Bitcoin users face increasing pressure from the IRS to disclose private information unrelated to taxation purposes. This follows a recent IRS summons against the Bitcoin trader Coinbase, calling for the mandatory collection of detailed customer data.
 
In 2015, the IRS concluded that bitcoin holders “may fail, or may have failed, to comply with one or more provisions of the internal revenue laws” and that the solution was to demand all US user records from 2013 - 2015 from Coinbase that include transaction history, IP addresses and transcripts with customer support.
 
This comes despite the IRS having failed to provide comprehensive guidance for bitcoin owners since classifying the currency as property, subject to property tax laws, in 2014.
 
Perianne Boring, President of the Chamber of Digital Commerce says that if the IRS succeeds in violating consumer privacy, this “would set a terrible precedent.” She added that many bitcoin firms and users are “afraid to speak out” because of the fear of being “directly targeted by the IRS.”
 
Brian Armstrong, Coinbase founder and CEO made a public statement to voice his concerns against the subpoena. “Asking for detailed transaction information on so many people, simply for using digital currency, is a violation of their privacy, and is not the best way for us to accomplish our mutual objective.” By taking action that is “overly broad,” he continued, “the IRS incorrectly implies that all users of virtual currency are evading taxes.”
 
Bitcoin advocacy groups have emerged in response to this, calling on federal and state governments to provide a better regulatory and taxation framework for digital currencies.
 
The Digital Assets Tax Policy Coalition for example has been created  to “develop effective and efficient tax policies for the growing virtual currency markets.” The Blockchain Alliance has likewise been facilitated to “open dialogue between the private and public sectors about digital assets and Blockchain technology.”
 
Bridging the gap between government hurdles and an industry that has risen to $20 billion in market value is increasingly necessary for all stakeholders.

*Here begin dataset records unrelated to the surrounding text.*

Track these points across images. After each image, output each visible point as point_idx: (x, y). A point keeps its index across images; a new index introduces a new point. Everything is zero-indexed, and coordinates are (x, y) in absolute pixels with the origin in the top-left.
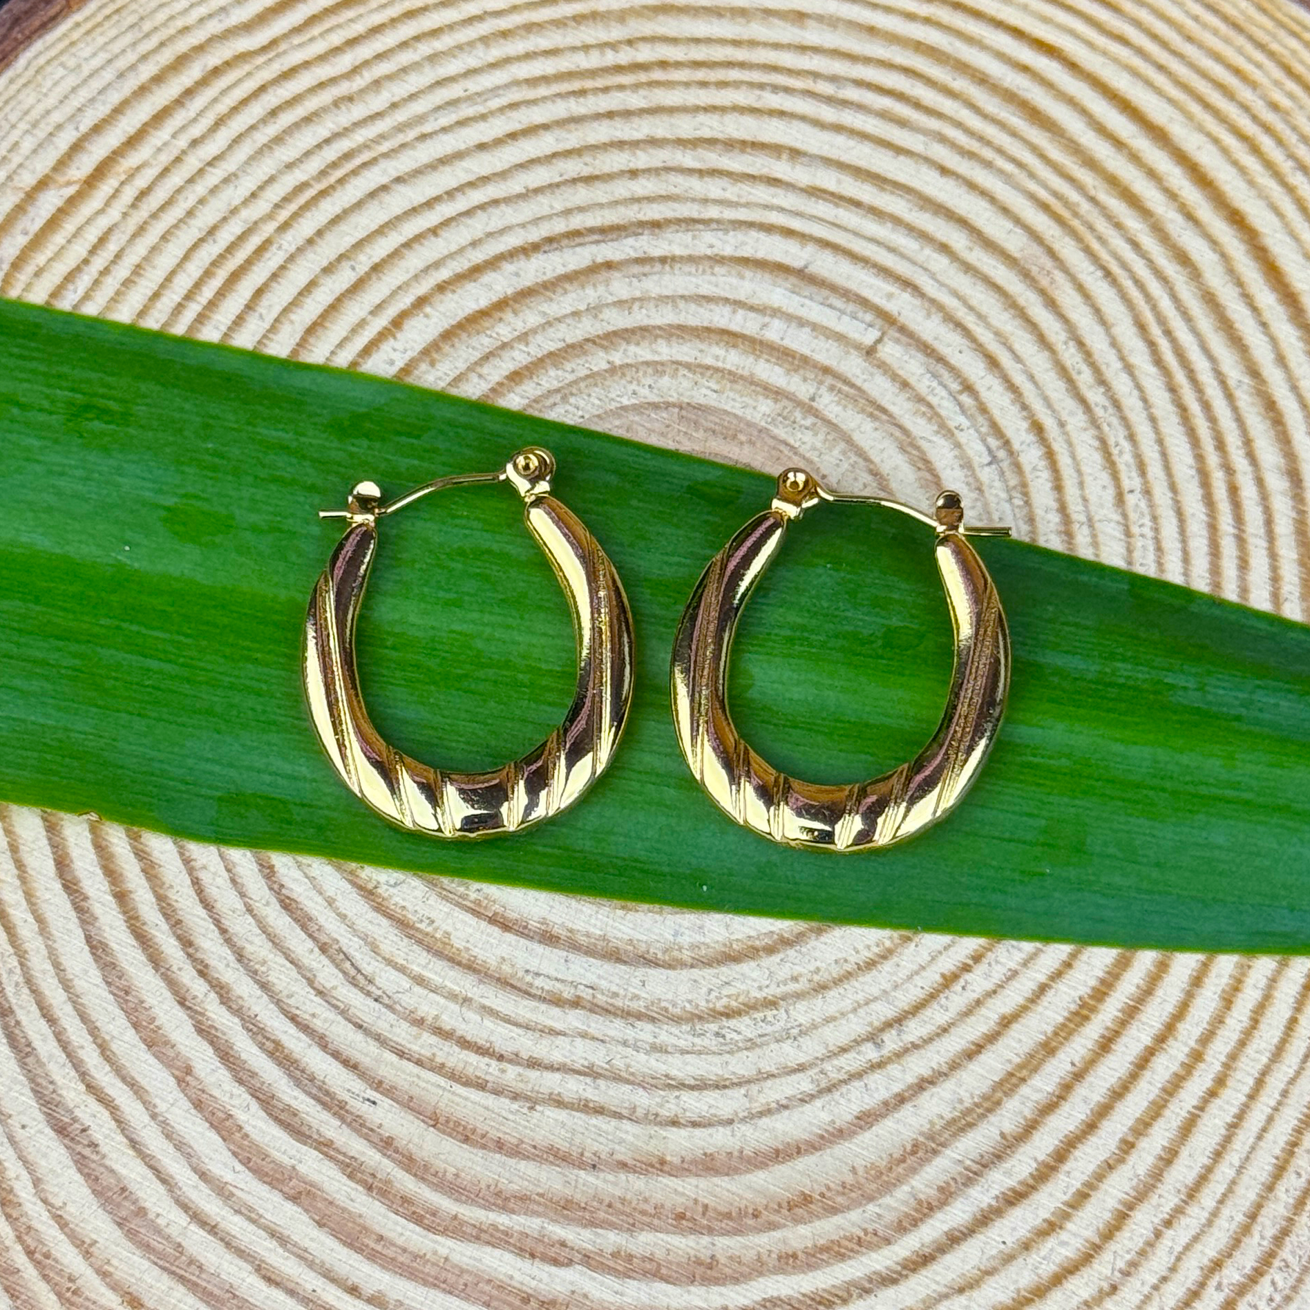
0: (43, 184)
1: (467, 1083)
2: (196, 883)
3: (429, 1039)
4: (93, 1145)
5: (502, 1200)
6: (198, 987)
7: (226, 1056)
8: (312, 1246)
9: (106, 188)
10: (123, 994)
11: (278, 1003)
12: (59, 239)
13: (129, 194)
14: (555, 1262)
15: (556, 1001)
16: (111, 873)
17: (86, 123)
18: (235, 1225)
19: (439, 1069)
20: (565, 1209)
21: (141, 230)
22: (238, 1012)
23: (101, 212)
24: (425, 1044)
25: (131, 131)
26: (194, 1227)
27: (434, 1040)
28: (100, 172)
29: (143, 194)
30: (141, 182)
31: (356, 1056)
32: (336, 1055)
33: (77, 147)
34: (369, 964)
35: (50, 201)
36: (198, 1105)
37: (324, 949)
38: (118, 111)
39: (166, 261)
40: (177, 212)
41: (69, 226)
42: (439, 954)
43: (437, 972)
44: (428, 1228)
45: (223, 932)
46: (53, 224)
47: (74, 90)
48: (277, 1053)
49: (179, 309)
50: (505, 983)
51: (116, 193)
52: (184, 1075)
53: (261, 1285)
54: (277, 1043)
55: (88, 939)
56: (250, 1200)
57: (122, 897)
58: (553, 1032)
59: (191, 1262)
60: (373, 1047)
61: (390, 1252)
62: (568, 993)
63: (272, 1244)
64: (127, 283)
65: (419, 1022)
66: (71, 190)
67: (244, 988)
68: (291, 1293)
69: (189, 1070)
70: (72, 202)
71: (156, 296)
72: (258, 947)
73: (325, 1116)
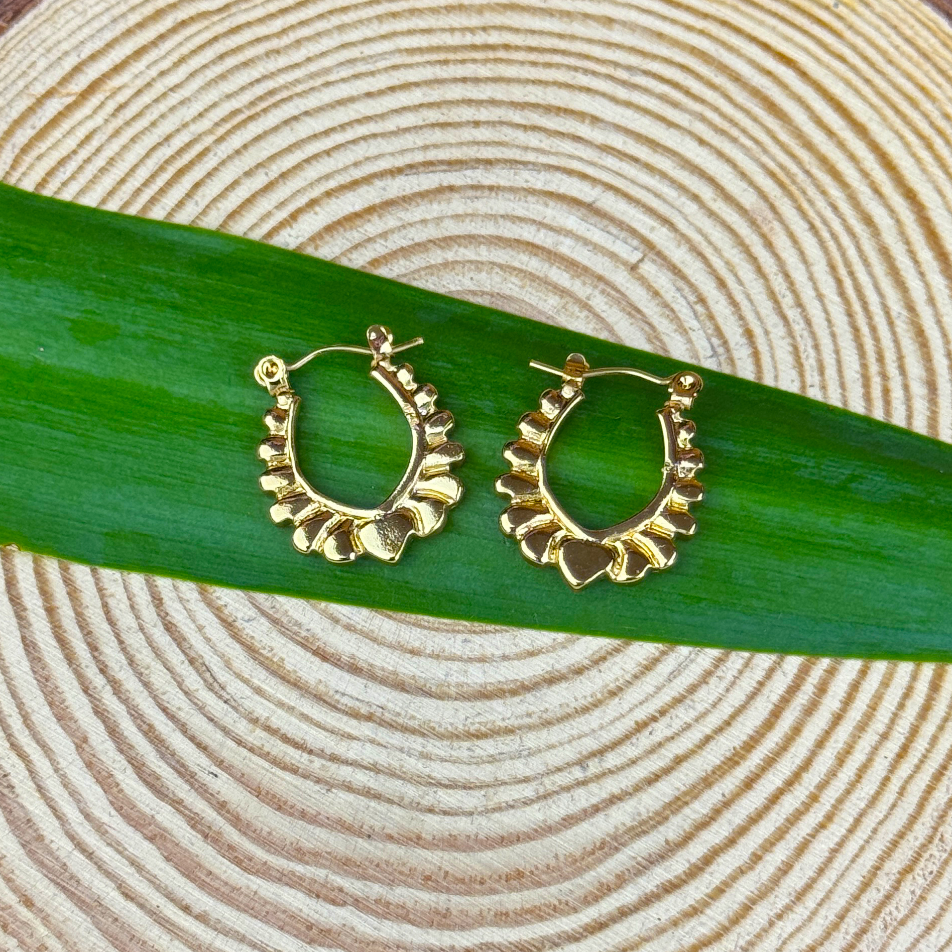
0: (50, 93)
1: (285, 768)
2: (105, 606)
3: (260, 733)
4: (11, 787)
5: (299, 854)
6: (98, 681)
7: (113, 732)
8: (160, 874)
9: (95, 101)
10: (44, 680)
11: (155, 698)
12: (57, 134)
13: (111, 106)
14: (334, 902)
15: (355, 715)
16: (45, 592)
17: (86, 52)
18: (106, 853)
19: (265, 756)
20: (345, 865)
21: (117, 133)
22: (125, 701)
23: (89, 117)
24: (258, 737)
25: (118, 61)
26: (76, 853)
27: (264, 734)
28: (92, 88)
29: (121, 107)
30: (121, 98)
31: (206, 740)
32: (192, 739)
33: (77, 69)
34: (223, 676)
35: (53, 106)
36: (89, 765)
37: (192, 662)
38: (110, 45)
39: (131, 158)
40: (143, 123)
41: (66, 125)
42: (274, 673)
43: (272, 686)
44: (245, 869)
45: (121, 642)
46: (54, 122)
47: (80, 28)
48: (149, 732)
49: (138, 192)
50: (319, 698)
51: (102, 105)
52: (81, 743)
53: (121, 899)
54: (151, 726)
55: (24, 639)
56: (120, 837)
57: (51, 611)
58: (350, 737)
59: (72, 877)
60: (219, 736)
61: (216, 884)
62: (364, 710)
63: (131, 870)
64: (103, 170)
65: (255, 721)
66: (70, 100)
67: (131, 684)
68: (141, 906)
69: (85, 740)
70: (69, 109)
71: (123, 181)
72: (145, 656)
73: (179, 781)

A recent Business Intelligence Insider report shows that the current complexity of the US regulatory system is a major hindrance to the development of a “coherent fintech policy.” Moreover, it concludes that without allowing digital commerce  to “achieve a scale necessary for success,” the U.S. will continue falling behind the UK and some areas of Europe.

Creating a taxation framework that is stable and standardized, adaptable to digital trends, and maintains basic privacy standards is key to the broader development of the US bitcoin industry.